Tins of corned beef still have to be opened with that stupid little metal key.
*takes my split ends to couples counseling*
me: babe come quick
wife: what?
me: just hurry
wife: no, it’s always something dumb
me: not this time
*wife walks into living room*
me: i put the dog in a suit
wife: i want a divorce
me: k but my lawyer’s a ruff negotiator
Whenever I left a door open, my mum would ask if I was born in a barn, which is odd because you’d think she’d remember something like that.
No, I don’t think I will.
If God is a woman then how do you explain:
1) Spiders
2) Shoes you can’t afford
3) Periods
4) Men
You don’t have to write ‘Twitter addict’ in your bio. Your 58675687K tweets give it up by themselves.
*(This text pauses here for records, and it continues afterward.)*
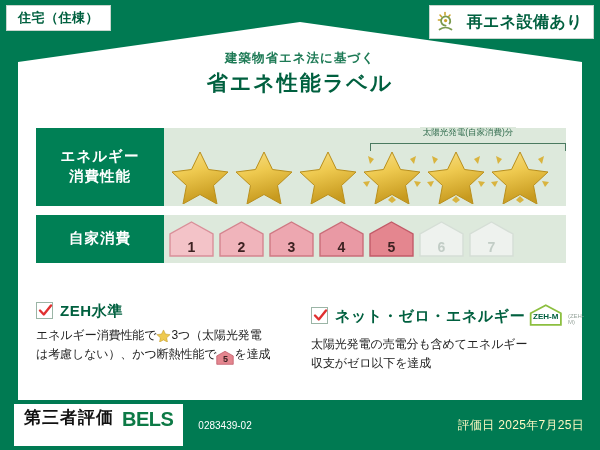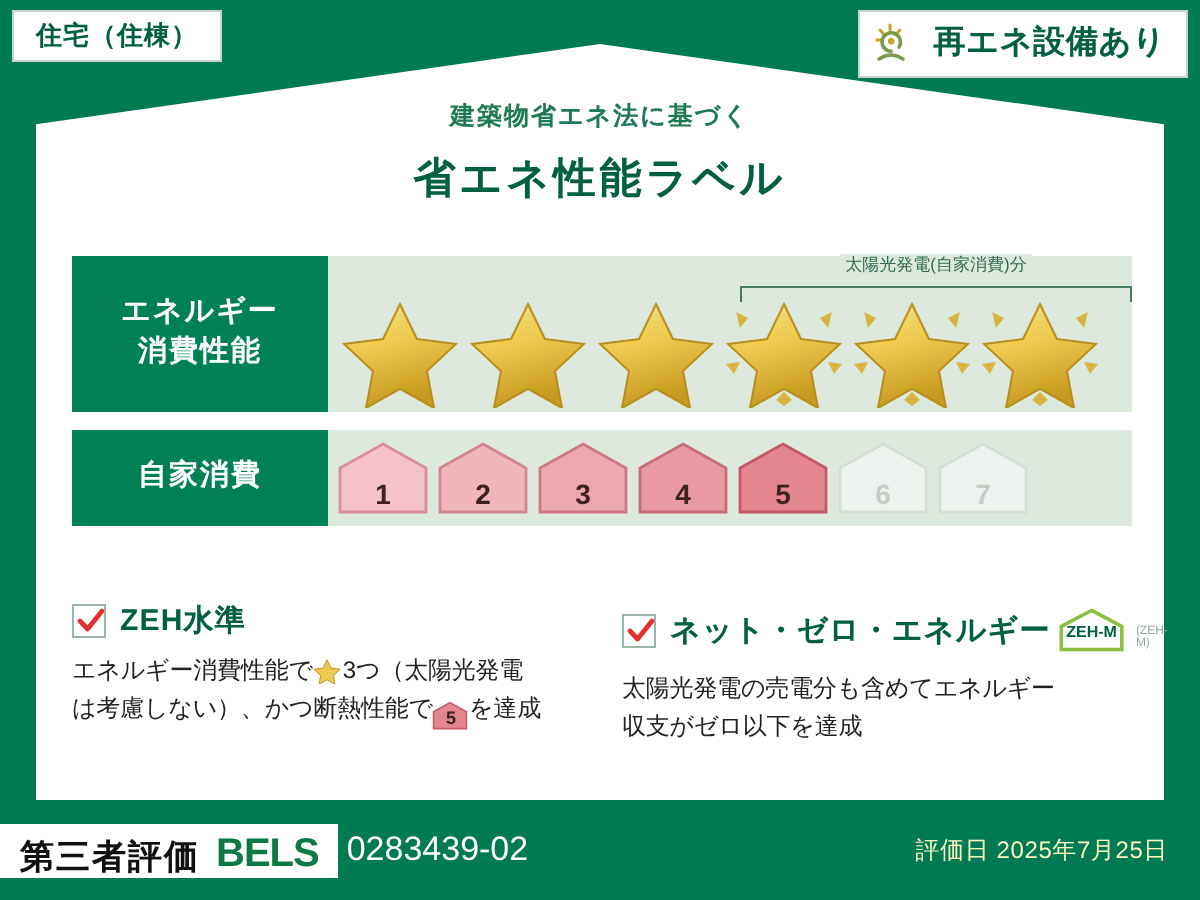--- a/index.html
+++ b/index.html
@@ -55,21 +55,21 @@
   .title-wrap {
     position: absolute; top: 52px; left: 0; width: 600px;
     text-align: center; z-index: 4;
   }
   .title-sub {
     color: #1d7a55; font-size: 12.5px; font-weight: bold;
     letter-spacing: 1px; line-height: 1;
   }
   .title-main {
     color: #00603f; font-size: 21px; font-weight: bold;
-    letter-spacing: 2px; margin-top: 14px; line-height: 1;
+    letter-spacing: 2px; margin-top: 7px; line-height: 1;
   }
 
   
   .rows { position: absolute; left: 36px; top: 128px; width: 530px; z-index: 4; }
   .perf-row { display: flex; align-items: stretch; margin-bottom: 9px; }
   .row-label {
     width: 128px; flex: none;
     background: #008055; color: #ffffff;
     display: flex; flex-direction: column;
     align-items: center; justify-content: center;
@@ -159,27 +159,28 @@
     font-style: normal; font-size: 9px; font-weight: bold; color: #3d2222;
     line-height: 19px;
   }
 
   
   .footer {
     position: absolute; left: 0; bottom: 0; width: 600px; height: 50px;
     z-index: 6; display: flex; align-items: center;
   }
   .bels-box {
-    background: #ffffff; padding: 5px 10px 2px 10px;
-    display: flex; align-items: flex-end; gap: 8px;
+    margin-left: 14px;
+    background: #ffffff; padding: 5px 10px 17px 10px;
+    display: flex; align-items: flex-start; gap: 8px;
     line-height: 1;
   }
   .bels-jp { color: #111; font-size: 17px; font-weight: bold; letter-spacing: 1px; }
   .bels-en { color: #0d7a46; font-size: 20px; font-weight: bold; letter-spacing: -0.5px; }
-  .bels-id { color: #ffffff; font-size: 17px; margin-left: 4px; }
+  .bels-id { color: #ffffff; font-size: 10px; margin-left: 15px; }
   .eval-date {
     margin-left: auto; margin-right: 16px;
     color: #fef9c3; font-size: 12px; letter-spacing: .3px;
   }
 </style>
 </head>
 <body>
 
 <div id="label-root">
 

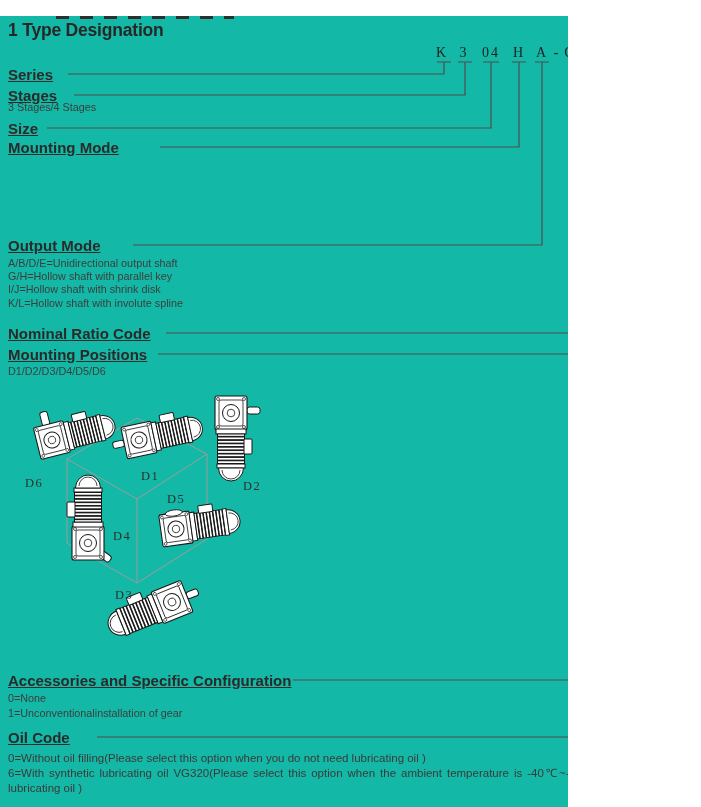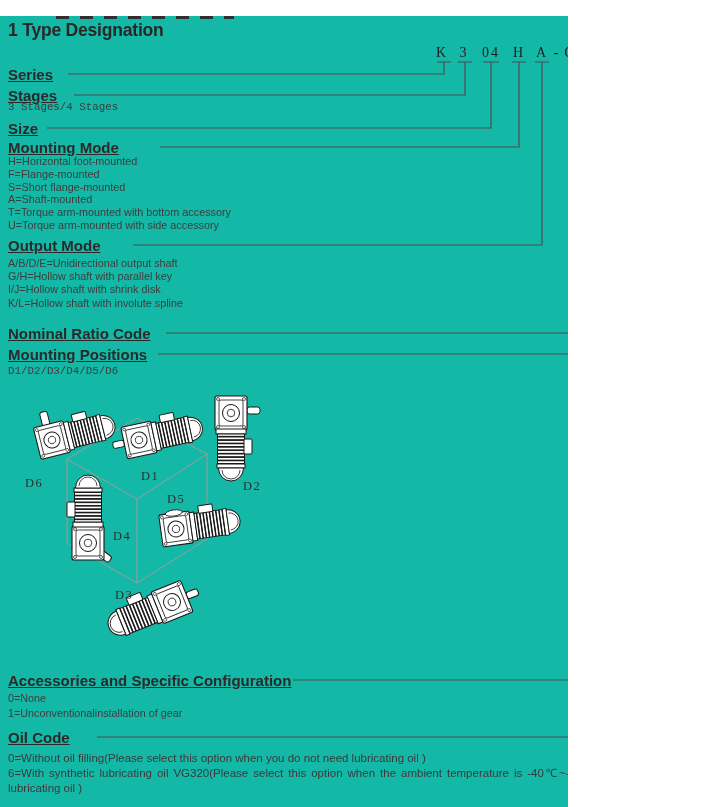--- a/index.html
+++ b/index.html
@@ -6,21 +6,21 @@
   .page{position:relative;width:568px;height:807px;background:#14b8a6;overflow:hidden;
         font-family:"Liberation Sans",sans-serif;color:#2a2a2a;margin-top:16px;}
   .remnant{position:absolute;left:56px;top:0;width:178px;height:3px;
         background:repeating-linear-gradient(90deg,#2f2f2f 0 13px,transparent 13px 24px);}
   .title{position:absolute;left:8px;top:4px;font-size:17.5px;font-weight:700;color:#272727;letter-spacing:-0.2px;}
   svg.layer{position:absolute;left:0;top:0;}
   .tok{position:absolute;top:29px;transform:translateX(-50%);
        font-family:"Liberation Serif",serif;font-size:14px;color:#1e1e1e;white-space:nowrap;}
   .tok.sp{letter-spacing:2px;margin-left:1px;text-align:right;}
   .hdg{position:absolute;left:8px;font-size:15px;font-weight:700;color:#2a2a2a;white-space:nowrap;text-decoration:underline;}
-  .sub{position:absolute;left:8px;font-size:10.8px;color:#3d3d3d;white-space:nowrap;font-family:Liberation Mono, monospace;}
+  .sub{position:absolute;left:8px;font-size:10.8px;color:#3d3d3d;white-space:nowrap;}
   .list{position:absolute;left:8px;color:#3d3d3d;}
   .list .it{white-space:nowrap;}
   .mm .it{font-size:10.8px;line-height:12.8px;}
   .om .it{font-size:10.8px;line-height:13.2px;}
   .ac .it{font-size:10.8px;line-height:14.6px;}
   .oil{width:676px;}
   .oil .it{font-size:11.5px;line-height:15px;white-space:normal;text-align:justify;color:#3a3a3a;}
   text.dlab{font-family:"Liberation Serif",serif;font-size:12.5px;fill:#2e2e2e;letter-spacing:1.5px;}
 </style>
 </head>
@@ -140,28 +140,20 @@
   </div>
 
   <div class="hdg" style="top:50px">Series</div>
 
   <div class="hdg" style="top:71px">Stages</div>
   <div class="sub" style="top:85px">3 Stages/4 Stages</div>
 
   <div class="hdg" style="top:104px">Size</div>
 
   <div class="hdg" style="top:123px">Mounting Mode</div>
-  <div class="list mm" style="top:139px">
-    <div class="it">H=Horizontal foot-mounted</div>
-    <div class="it">F=Flange-mounted</div>
-    <div class="it">S=Short flange-mounted</div>
-    <div class="it">A=Shaft-mounted</div>
-    <div class="it">T=Torque arm-mounted with bottom accessory</div>
-    <div class="it">U=Torque arm-mounted with side accessory</div>
-  </div>
 
   <div class="hdg" style="top:221px">Output Mode</div>
   <div class="list om" style="top:241px">
     <div class="it">A/B/D/E=Unidirectional output shaft</div>
     <div class="it">G/H=Hollow shaft with parallel key</div>
     <div class="it">I/J=Hollow shaft with shrink disk</div>
     <div class="it">K/L=Hollow shaft with involute spline</div>
   </div>
 
   <div class="hdg" style="top:309px">Nominal Ratio Code</div>

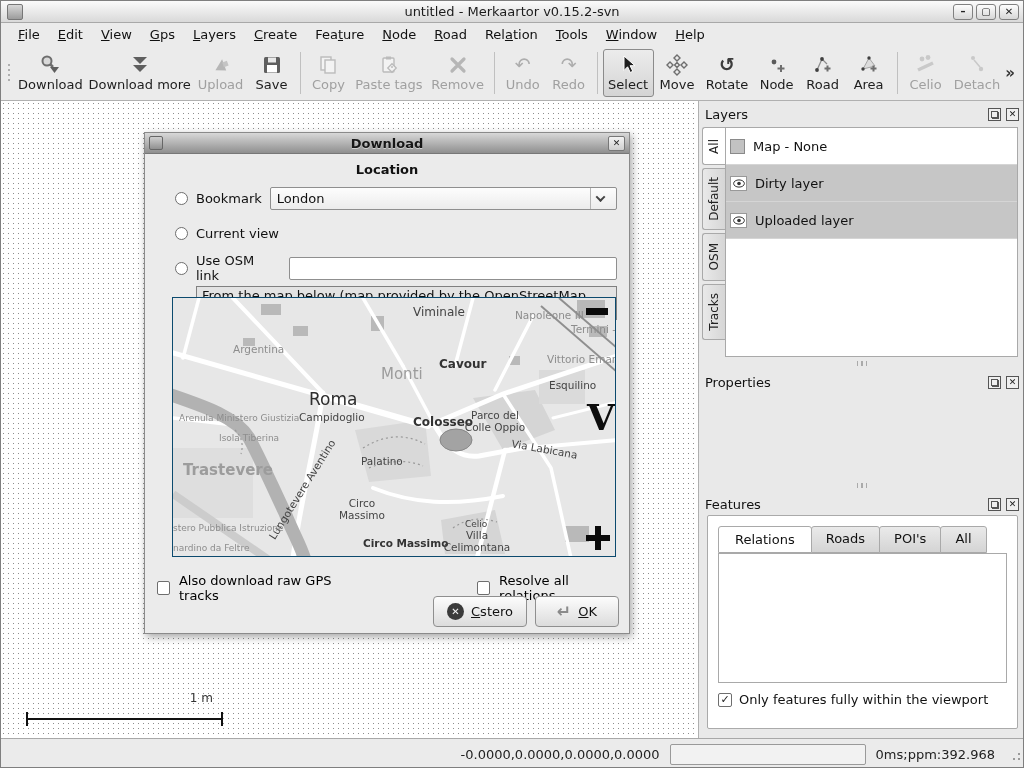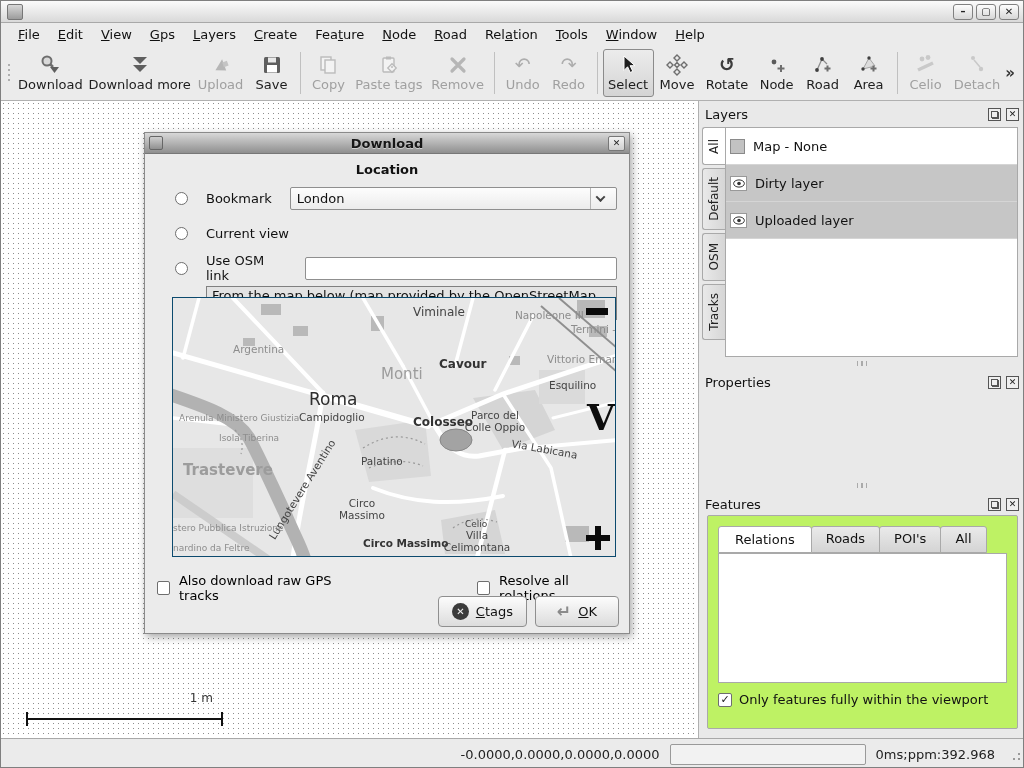--- a/index.html
+++ b/index.html
@@ -63,21 +63,21 @@
   .vtab.active { background:#fff; }
   .layers-list { position:absolute; left:26px; top:26px; width:293px; height:230px; background:#fff; border:1px solid #a9a9a9; overflow:hidden; }
   .layer-row { height:37px; display:flex; align-items:center; gap:8px; padding:0 4px; font-size:13px; color:#111; border-bottom:1px solid #d5d5d5; }
   .layer-row.hl { background:#c6c6c6; }
   .layer-swatch { width:15px; height:15px; background:#c2c2c2; border:1px solid #8a8a8a; }
   .eye-box { width:17px; height:15px; background:#fff; border:1px solid #999; display:flex; align-items:center; justify-content:center; }
 
   .splitter { position:absolute; left:0; right:0; height:8px; display:flex; align-items:center; justify-content:center; gap:3px; }
   .splitter i { width:1.5px; height:5px; background:#aaa; }
 
-  .features-frame { position:absolute; left:8px; top:414px; width:311px; height:214px; border:1px solid #aaa; background:#bef264; border-radius:2px; }
+  .features-frame { position:absolute; left:8px; top:414px; width:311px; height:214px; border:1px solid #aaa; background:#ffffff; border-radius:2px; }
   .ftabs { position:absolute; left:10px; top:10px; display:flex; }
   .ftab { border:1px solid #a9a9a9; background:linear-gradient(#eaeaea,#d4d4d4); padding:4px 14px; font-size:13px; color:#111;
     border-radius:3px 3px 0 0; margin-right:-1px; }
   .ftab.active { background:#fff; position:relative; z-index:2; padding:5px 16px; }
   .features-list { position:absolute; left:10px; top:37px; width:289px; height:130px; background:#fff; border:1px solid #a9a9a9; }
   .viewport-row { position:absolute; left:10px; top:176px; display:flex; align-items:center; gap:7px; font-size:13px; color:#111; }
 
   .checkbox { width:14px; height:14px; background:#fff; border:1px solid #6e6e6e; border-radius:2px;
     display:flex; align-items:center; justify-content:center; font-size:11px; color:#1a1a1a; line-height:1; }
   .radio { width:13px; height:13px; border:1px solid #6e6e6e; border-radius:50%; background:#fff; position:relative; flex:none; }
@@ -97,21 +97,21 @@
     border:1px solid #8a8a8a; box-shadow:2px 3px 8px rgba(0,0,0,.35); z-index:10; }
   .dlg-titlebar { height:21px; background:linear-gradient(#d8d8d8,#8f8f8f); border-bottom:1px solid #777;
     display:flex; align-items:center; padding:0 4px; position:relative; }
   .dlg-icon { width:14px; height:14px; background:linear-gradient(#cfcfcf,#909090); border:1px solid #666; border-radius:2px; }
   .dlg-title { position:absolute; left:0; right:0; text-align:center; font-size:13px; font-weight:bold; color:#161616; text-shadow:0 1px 0 #cfcfcf; }
   .dlg-close { margin-left:auto; width:17px; height:15px; border:1px solid #777; border-radius:2px;
     background:linear-gradient(#f2f2f2,#cfcfcf); display:flex; align-items:center; justify-content:center;
     font-size:9px; font-weight:bold; color:#222; z-index:2; }
   .dlg-body { position:relative; padding:8px 12px; font-size:13px; color:#111; }
   .loc-label { font-weight:bold; margin:0 0 10px 0;text-align:center; }
-  .drow { display:flex; align-items:center; gap:18px; margin:0 0 13px 18px; height:22px; }
+  .drow { display:flex; align-items:center; gap:8px; margin:0 0 13px 18px; height:22px; }
   .combo { width:350px; height:23px; border:1px solid #8f8f8f; border-radius:2px; background:linear-gradient(#fdfdfd,#ececec);
     display:flex; align-items:center; padding:0 6px; }
   .combo .val { flex:1; }
   .combo .arrow-btn { width:20px; align-self:stretch; border-left:1px solid #b5b5b5; display:flex; align-items:center; justify-content:center; }
   .chev { width:7px; height:7px; border-right:2px solid #444; border-bottom:2px solid #444; transform:rotate(45deg) translate(-1px,-1px); }
   .osm-input { width:330px; height:23px; border:1px solid #8f8f8f; border-radius:2px; background:#fff; font-size:13px; padding:0 5px; font-family:"DejaVu Sans",sans-serif; }
   .frommap-label { border:1px solid #808080; background:#e3e3e3; padding:1px 5px; }
 
   .dlmap { position:absolute; left:27px; top:164px; width:444px; height:260px; background:#e7e7e7; overflow:hidden; border:1px solid #0c4a6e; }
   .dlmap svg.mapbg { position:absolute; left:0; top:0; }
@@ -136,20 +136,21 @@
     display:flex; align-items:center; justify-content:center; line-height:1; }
   .ok-ico { font-size:17px; color:#8a8a8a; font-weight:bold; line-height:1; }
 </style>
 </head>
 <body>
 
 <div class="window">
 
   <div class="titlebar">
     <div class="app-icon"></div>
+    <div class="title-text">untitled - Merkaartor v0.15.2-svn</div>
     <div class="winbtns">
       <div class="winbtn">–</div>
       <div class="winbtn">▢</div>
       <div class="winbtn">✕</div>
     </div>
   </div>
 
   <div class="menubar">
     <span class="menu-item"><span></span><span class="mn">F</span><span>ile</span></span>
     <span class="menu-item"><span></span><span class="mn">E</span><span>dit</span></span>
@@ -563,21 +564,21 @@
       <span>Also download raw GPS tracks</span>
       <span class="second">
         <span class="checkbox"></span>
         <span>Resolve all relations</span>
       </span>
     </div>
 
     <div class="dlg-buttons">
       <div class="dbtn">
         <span class="cancel-ico">✕</span>
-        <span><span></span><span class="mn">C</span><span>tags</span></span>
+        <span><span></span><span class="mn">C</span><span>stero</span></span>
       </div>
       <div class="dbtn">
         <span class="ok-ico">↵</span>
         <span><span></span><span class="mn">O</span><span>K</span></span>
       </div>
     </div>
   </div>
 
 </div>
Me: I think I’m just scared of change.
Therapist: *flips a quarter*
Me: *screams*
And The Bro saith unto them,
Follow me to the club,
and I will make you fishers of women.Bromans 4:19
My toddler took a sip of my margarita and made an adorable pucker-face. She went back for a 2nd sip and giggled. After sips 3 & 4 she called her daycare friends to say she missed them. Things got ugly with sip 5 when she started blaming her stuffed animals for society’s problems.
Never play chess with a British person. Their queen never dies.
My life coach: So what would you like to see happen this year?
Me: Kangaroos being allowed to fight in the UFC
Life coach: I will literally pay you to not come here anymore.
*Bricks getting laid*
Brick Layer: “Oh yeah! You like that shit don’t you!”
It’s my favorite time of year, the time when everyone puts their clothes back on and goes inside.
“I’d hit that!” -Helpful blackjack dealer
Someone claimed that their dog could retrieve a ball from up to a mile away, sounds a bit far fetched to me.
My staunch refusal to procreate has deprived some very competent therapist of a vacation home.
me: why do you think my parents don’t love me?
therapist: they’re pretty clear about it in the group chat
me: the what
me: [lists something on fb marketplace for $400 that’s worth $1,000 new.]
person: take $6??
HER: Boxers or briefs?
ME: Depends
HER: Really? But you look so young.
You young couples with your dogs, your trial children, you’ll learn nothing about parenting because you can never teach a toddler to “sit”.
Spoiler alert: Sometimes accountants are boring on purpose because we think it’s funny when we see people’s eyes glaze over.
Me when I get ten emails in a minute at work
Autocorrect changed “velvet” into “violent” so now I’m teaching this cake kung fu.
Some people exercise on purpose by rowing little boats.
Canoe believe that?
I don’t go out very much because I’m broke, but oh boy, once I’m rich, I’m gonna have to come up with another excuse.
Unless there’s a picture of you getting attacked by a shark, I don’t want to see your vacation pictures.
It’s my Roomba’s birthday so I’m bringing him to the beach and I’m just gonna let him go crazy
I saw a woman claiming she’s pre-divorced on a dating app and when I showed my wife she said now I am too.